昨日、日本音響学会東海支部 技術講習会 視覚・聴覚障害のための支援技術の現状と展望 にて「オープンソースのスクリーンリーダーNVDAとその日本語化」という講演をしました。
スライドは ja.nishimotz.com/screen_reader として私のサイトで公開中です。右上の画像をクリックするとブラウザ内でスライドショウになります。
参加してくださった皆様、企画や運営にかかわられた皆様に御礼を申し上げます。
講演の合間に開発中のバージョンを使って実演を行いました。JTalk による早口音声、かな漢字変換のフォネティック読みや詳細読み、Windows エクスプローラーを例にMSAAのオブジェクト情報とNVDAでの音声化の比較などをお見せしました。点字ディスプレイは機材を持参できなかったので、動画でご紹介しました。
Web閲覧の実演をする時間が取れませんでしたが、NVDA の日本語化を例に、「日本におけるスクリーンリーダーの歴史と現状」をご紹介できたのではないかと思います。
アクセシビリティにおけるGUIの影響についてご質問をいただきました。
一般的にはGUIは「画面表示から文字情報を取り出しにくくなった」「キーボードだけで操作できないアプリケーションが増えた」ということで、アクセシビリティが悪くなった原因と考えられています。
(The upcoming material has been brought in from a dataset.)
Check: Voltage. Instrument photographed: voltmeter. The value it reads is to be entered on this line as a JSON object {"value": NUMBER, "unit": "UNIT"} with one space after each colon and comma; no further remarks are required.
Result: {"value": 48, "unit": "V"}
しかし私が10年前に「視覚障害者のための電子メール環境における操作性の検討」で触れた考察ですが、「階層化メニューなどの操作が標準化された」というメリットも無視できないと思います。
操作性の変化の問題よりも大きいのは、時代とともに変化するアプリケーションやサービスの環境に取り残されたくない、という意識でしょう。MS-DOSの時代はパソコン通信の時代でした。Windows の時代は電子メールとWebの時代であり、そして近年のスマートフォンの時代はソーシャルメディアの時代でもあります。
アクセシビリティのためにはメカニカルなスイッチの存在は重要で、タッチインタフェースでアクセシブルなデバイスを作ることは難しい、と考えられてきました。
しかし、Apple の VoiceOver など工夫されたインタフェースの登場は、この常識を変えて、視覚障害をお持ちの方に受け入れられつつあります。Windows 8 の Metro UI は構成要素がシンプルであり、工夫次第では従来の Windows アプリケーションよりもアクセシブルにできるかも知れません。
最後に、最近 iPhone 4S の新機能として話題になった音声認識・音声対話は、そろそろスクリーンリーダーの入力手段として再評価されると考えています。
NVDA 日本語化プロジェクトは、まもなく本家が最終版をリリースする 2011.3 の日本語版に向けて、作業を進めています。先日リリースした jpdev11114 では日本語IMEサポートの改良が完全ではないので、あと数回の開発版スナップショットの公開と検証が必要です。
オラビー・ジャパンの活動としては今後、NVDA 技術を基盤にインタフェースのイノベーションにも取り組んでいく予定です。